TEKSTFRAGMENT
········

Artikel 3    Groen    
Artikel 4    Recreatie    

Hoofdstuk 3    Algemene regels    
Artikel 5    Anti-dubbeltelregel    
Artikel 6    Algemene gebruiksregels    
Artikel 7    Algemene afwijkingsregels   

Hoofdstuk 4.    Overgangs- en slotregels    
Artikel 8    Overgangsrecht    
Artikel 9    Slotregel    



 
Hoofdstuk 1.    Inleidende regels

Artikel 1.    Begrippen

1.1    plan:
Het bestemmingsplan Camping Venloseweg 110, Horst met identificatienummer NL.IMRO.1507.BPHOVENLOSEWEG110-VA01 van de gemeente Horst aan de Maas.

1.2    bestemmingsplan:
De geometrisch bepaalde planobjecten met de bijbehorende regels.

1.3    aanbouw:
Een gebouw dat als afzonderlijke ruimte is gebouwd aan een hoofdgebouw waarmee het in directe verbinding staat, welk gebouw onderscheiden kan worden van het hoofdgebouw en dat in architectonisch opzicht ondergeschikt is aan het hoofdgebouw.

1.4    aanduiding:
Een geometrisch bepaald vlak of figuur, waarmee gronden zijn aangeduid, waar ingevolge de regels regels worden gesteld ten aanzien van het gebruik en/of het bebouwen van deze gronden.

1.5    aanduidingsgrens:
De grens van een aanduiding indien het een vlak betreft.

1.6    aan huis verbonden beroep:
Een dienstverlenend beroep op zakelijk, maatschappelijk, juridisch, medisch, ontwerptechnisch of kunstzinnig gebied en tevens een kapsalon, dat/die in of bij een woning wordt uitgeoefend door de gebruik(st)er van de woning, waarbij de woning in overwegende mate de woonfunctie behoudt en dat een ruimtelijke uitwerking of uitstraling heeft die met de woonfunctie in overeenstemming is.

1.7    ander bouwwerk
Een bouwwerk, geen gebouw zijnde.

1.8    ander werk
Een werk, geen bouwwerk zijnde, of een werkzaamheid.

1.9    arbeidsmigranten
Tijdelijke arbeider die het hoofdverblijf elders heeft.

1.10    bebouwing:
Eén of meer gebouwen en/of bouwwerken geen gebouwen zijnde.

········

AANGELEVERDE GEGEVENS
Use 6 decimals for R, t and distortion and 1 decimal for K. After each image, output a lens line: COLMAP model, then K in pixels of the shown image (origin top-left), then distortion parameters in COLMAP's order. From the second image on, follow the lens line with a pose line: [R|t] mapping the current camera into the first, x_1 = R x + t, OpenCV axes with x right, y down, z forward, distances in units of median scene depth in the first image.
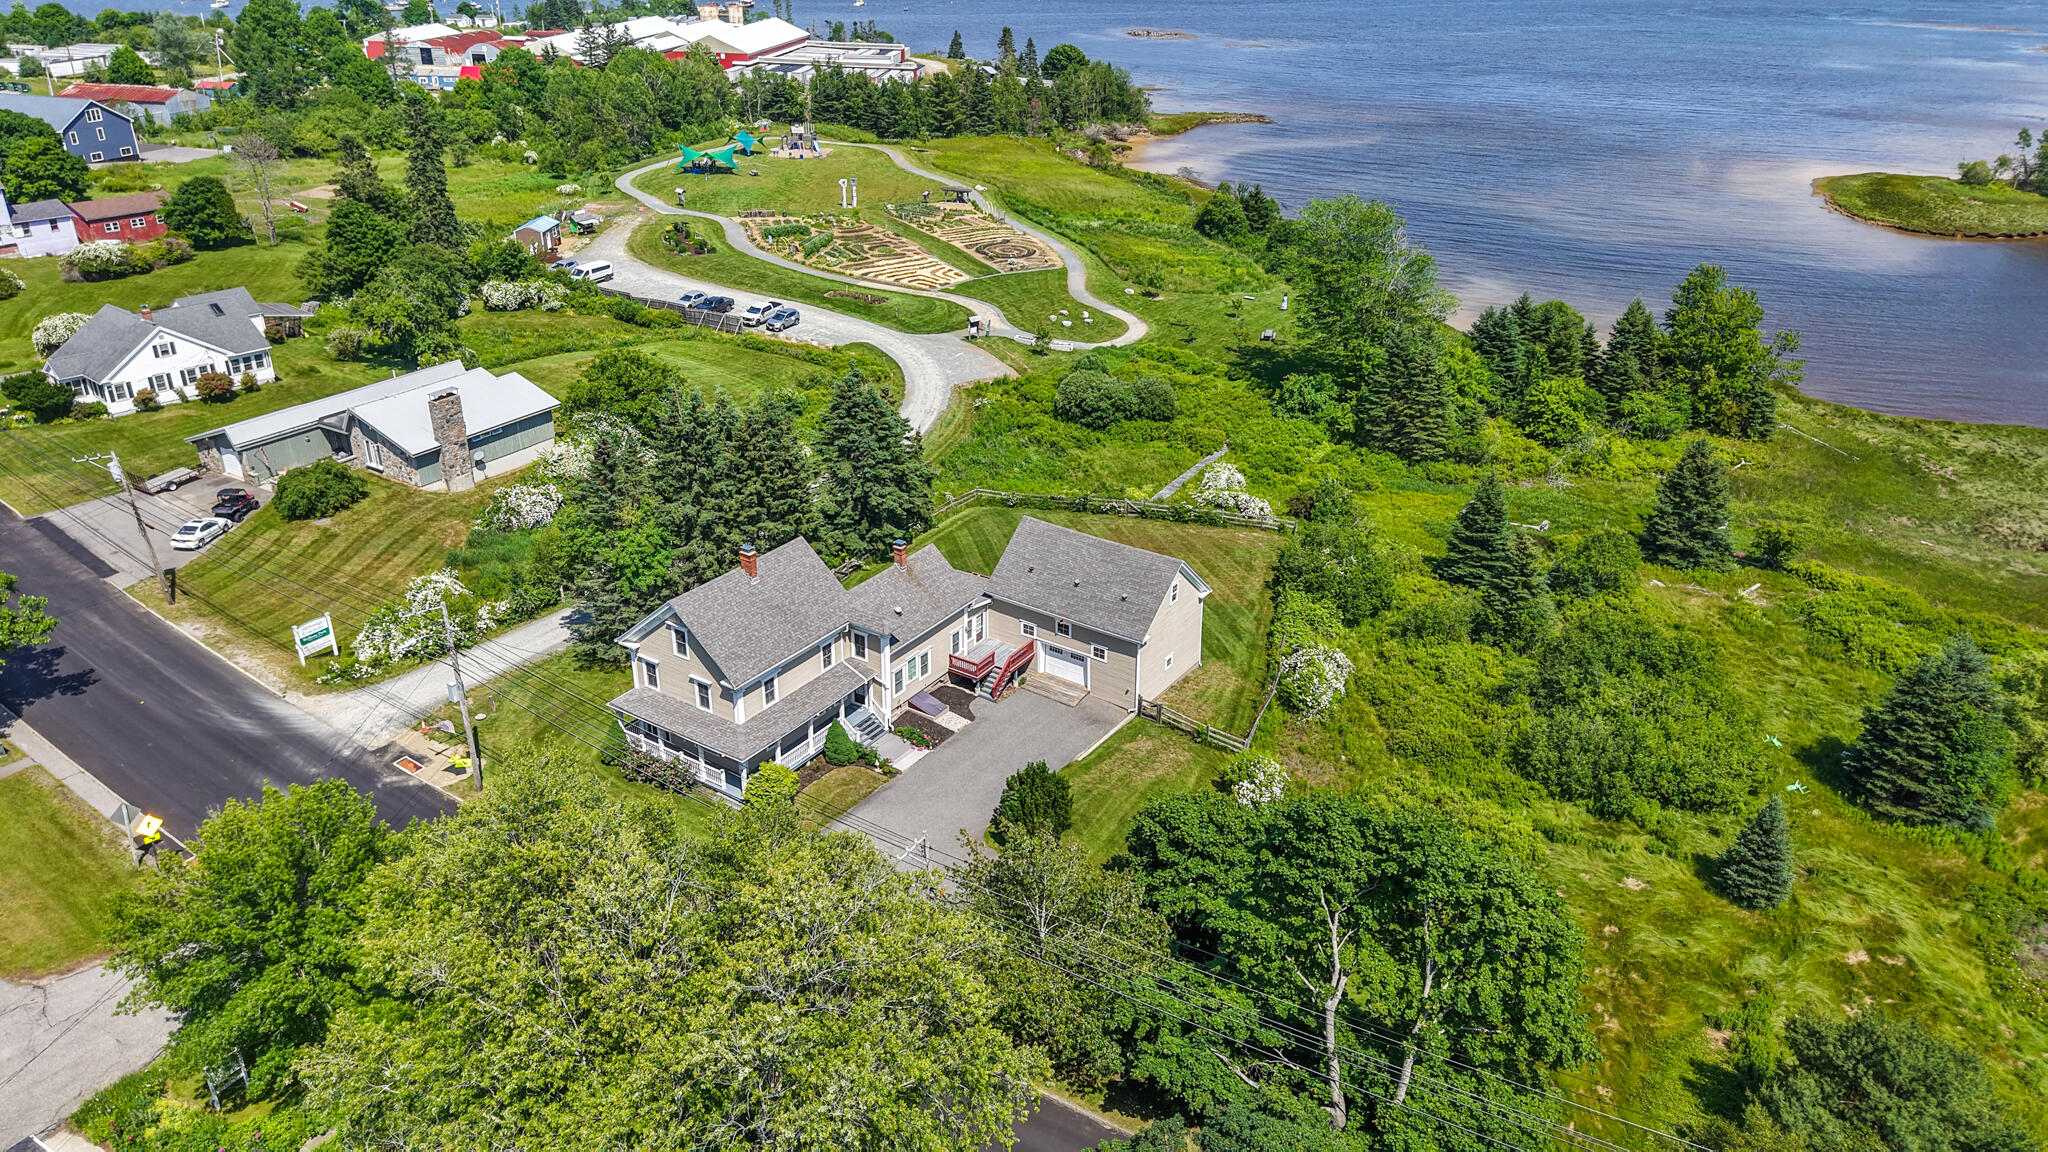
lens RADIAL K [[1367.0, 0, 1029.9], [0, 1367.0, 579.3], [0, 0, 1]] dist [0.050631, -0.057434]
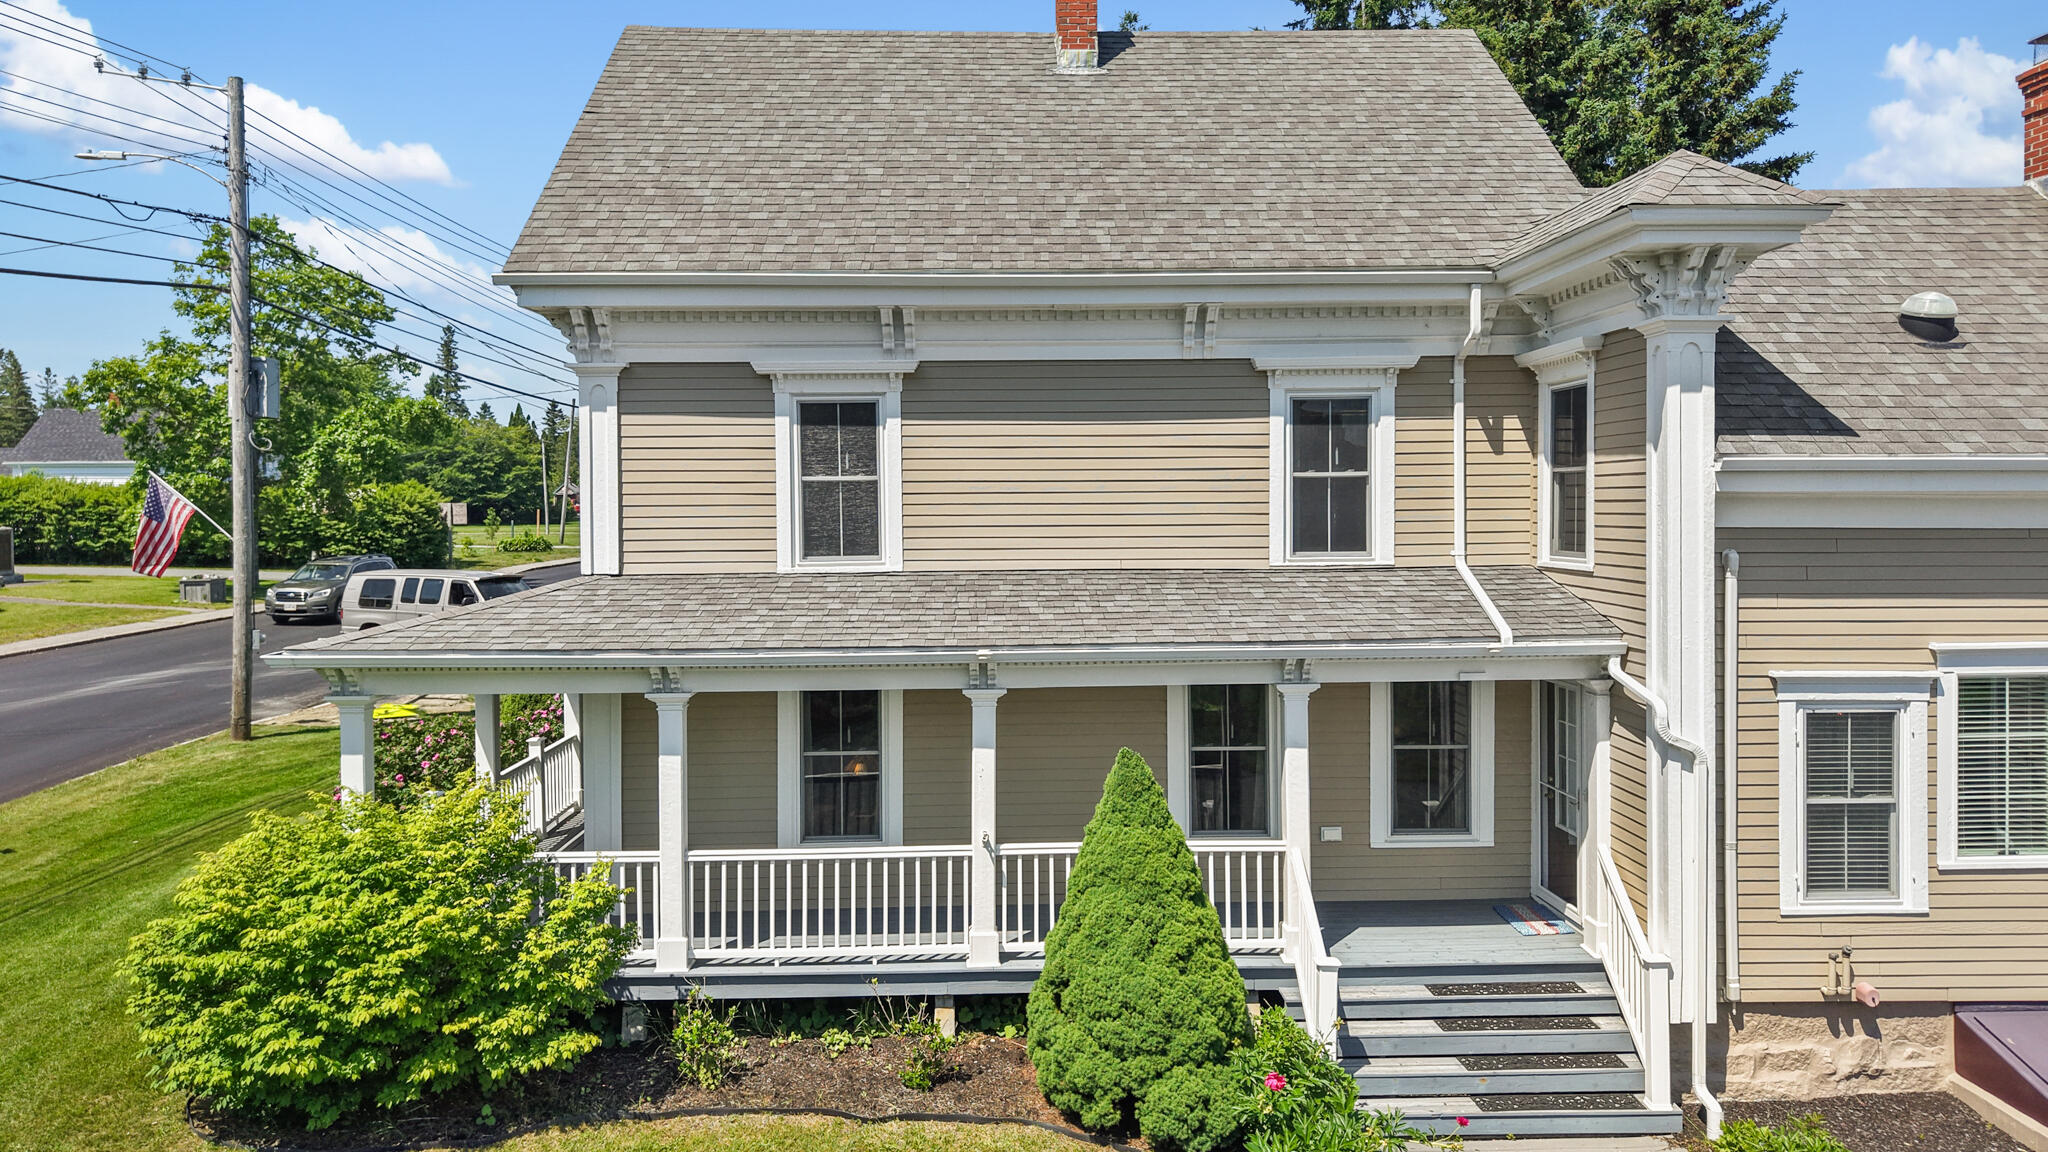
lens RADIAL K [[1367.0, 0, 1040.8], [0, 1367.0, 546.6], [0, 0, 1]] dist [0.050631, -0.057434]
pose [[0.570524, -0.001159, -0.821280, -0.021976], [-0.344962, 0.907171, -0.240917, 0.083496], [0.745321, 0.420760, 0.517164, 0.636327]]
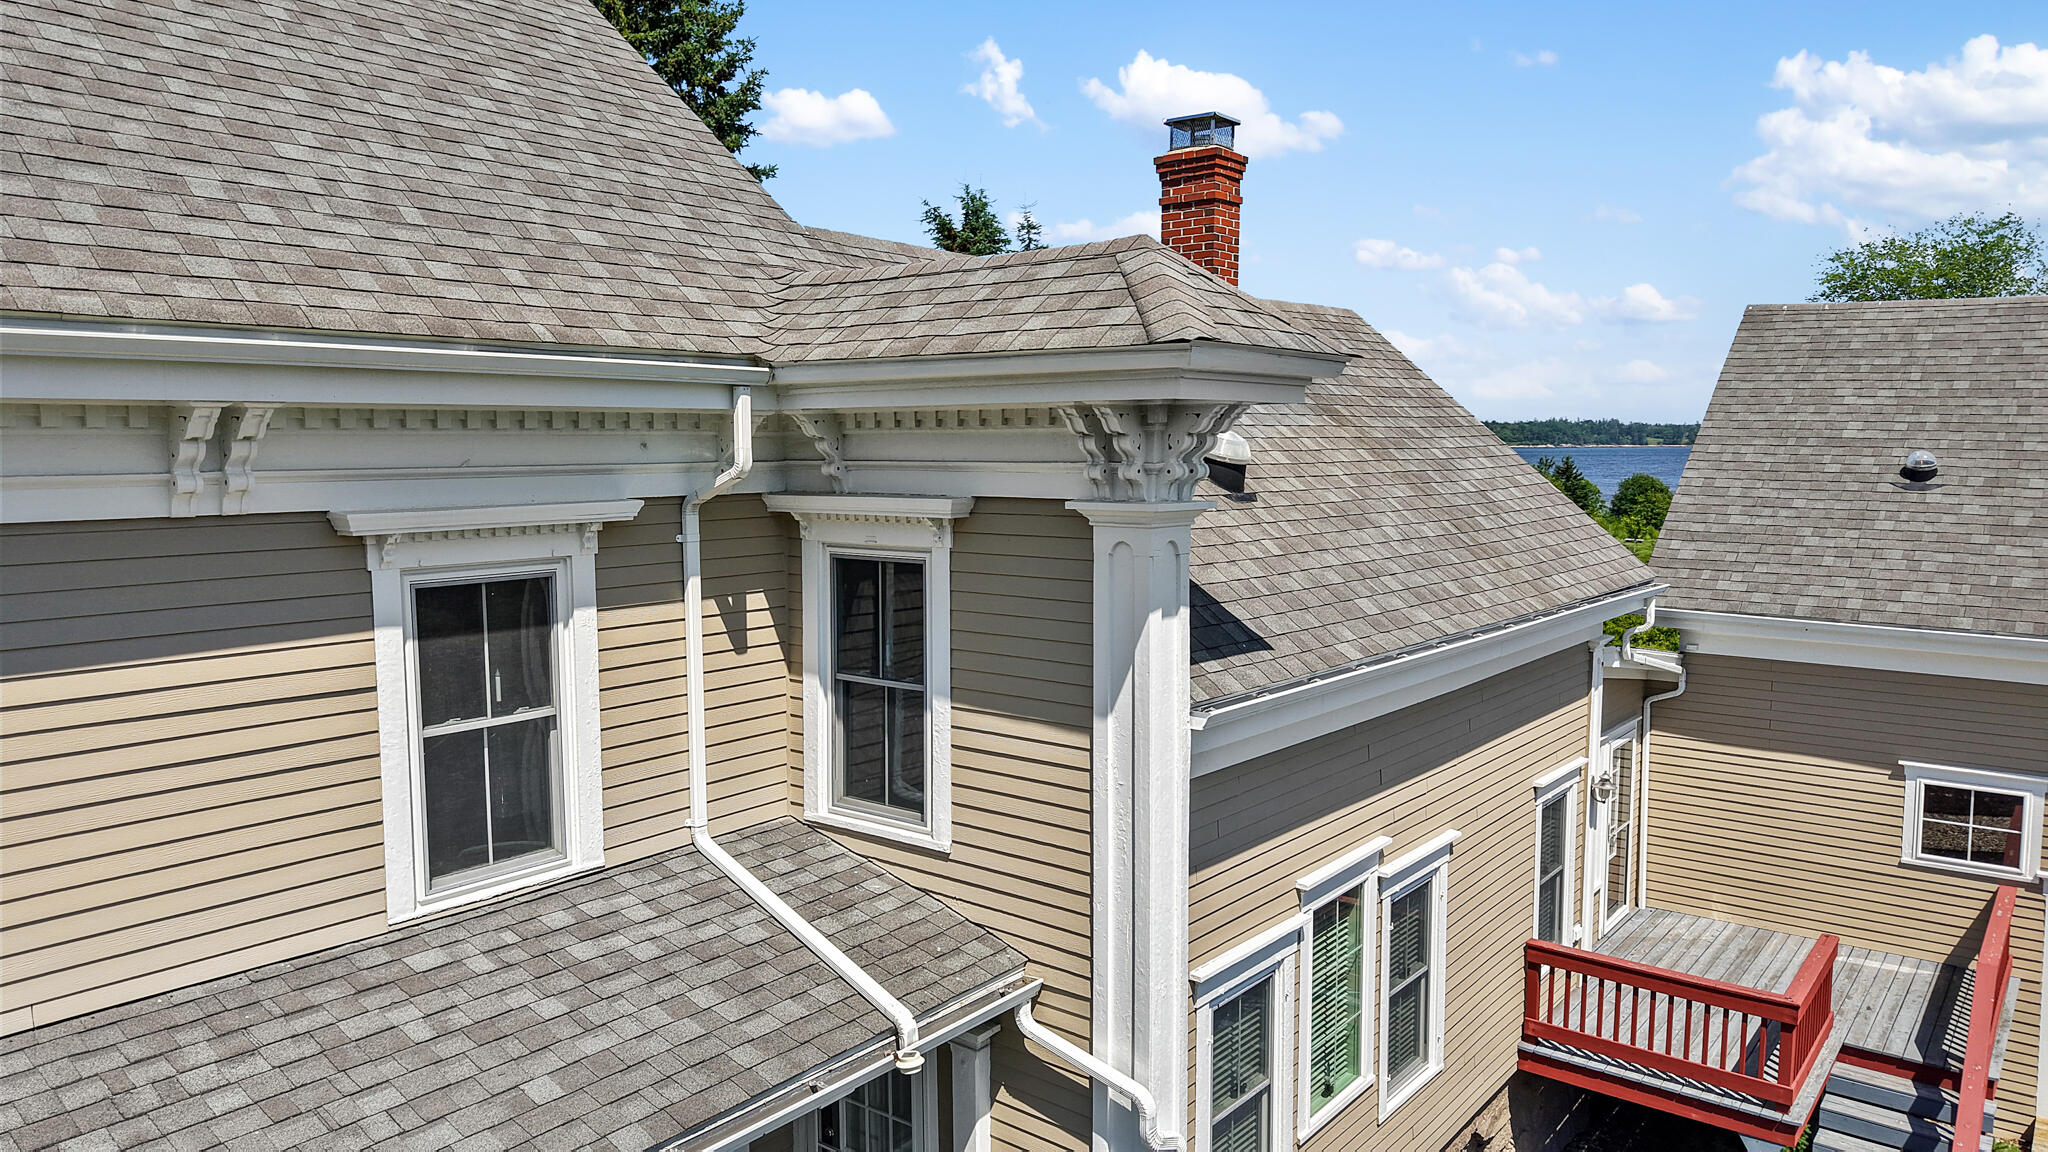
lens RADIAL K [[1367.0, 0, 1023.9], [0, 1367.0, 574.2], [0, 0, 1]] dist [0.050631, -0.057434]
pose [[0.994597, -0.014089, -0.102854, -0.075092], [-0.023246, 0.935367, -0.352914, 0.055443], [0.101178, 0.353398, 0.929986, 0.655603]]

········

TE MAKEN OPDRACHTEN
1. Herhaal letterlijk het stuk uit de planregels dat begint bij de woorden "1.7    ander bouwwerk"; stop na "geen gebouwen zijnde.".
2. Schrijf het volgende deel van de planregels, aansluitend op de laatste getoonde zin.

ANTWOORDEN PER NUMMER
1.
1.7    ander bouwwerk
Een bouwwerk, geen gebouw zijnde.

1.8    ander werk
Een werk, geen bouwwerk zijnde, of een werkzaamheid.

1.9    arbeidsmigranten
Tijdelijke arbeider die het hoofdverblijf elders heeft.

1.10    bebouwing:
Eén of meer gebouwen en/of bouwwerken geen gebouwen zijnde.

2.
1.11    bebouwingspercentage:
Een in de regels aangegeven percentage, dat de grootte van het bouwvlak aangeeft, dat maximaal mag worden bebouwd, tenzij in de regels anders is bepaald.

1.12    bedrijf:
Een inrichting of instelling gericht op het bedrijfsmatig voortbrengen, vervaardigen, bewerken, opslaan, installeren en/of herstellen van goederen dan wel het bedrijfsmatig verlenen van diensten, aan huis verbonden beroepen daaronder niet begrepen

1.13    bedrijfsgebouw:
Een gebouw, dat dient voor de uitoefening van een bedrijf.

1.14    bedrijfswoning/dienstwoning:
Een woning, in of bij een bedrijf of instelling, bestemd voor (het gezin van) een persoon wiens
huisvesting daar gelet op de bestemming noodzakelijk is; deze woning wordt begrepen onder de
bedrijfsgebouwen.

1.15    bestaand:
Ten tijde van de tervisielegging van het ontwerp-bestemmingsplan aanwezig.

1.16    bestaand bouwwerk:
Een bouwwerk dat op het moment van terinzagelegging van het ontwerp van het plan bestaat of wordt gebouwd, dan wel nadien kan worden gebouwd krachtens een omgevingsvergunning, waarvoor de aanvraag voor het tijdstip van terinzagelegging is ingediend, tenzij in de regels anders is bepaald.

1.17    bestaand gebruik:
Het gebruik dat op het moment van terinzagelegging van het ontwerp van het plan bestaat.

1.18    bestemmingsgrens:
De grens van een bestemmingsvlak.

1.19    bestemmingsvlak:
Een geometrisch bepaald vlak met eenzelfde bestemming.

1.20    bijbehorend bouwwerk:
Uitbreiding van een hoofdgebouw dan wel functioneel met een zich op hetzelfde perceel bevindend hoofdgebouw verbonden, daar al dan niet tegen aangebouwd en met de aarde verbonden bouwwerk met een dak.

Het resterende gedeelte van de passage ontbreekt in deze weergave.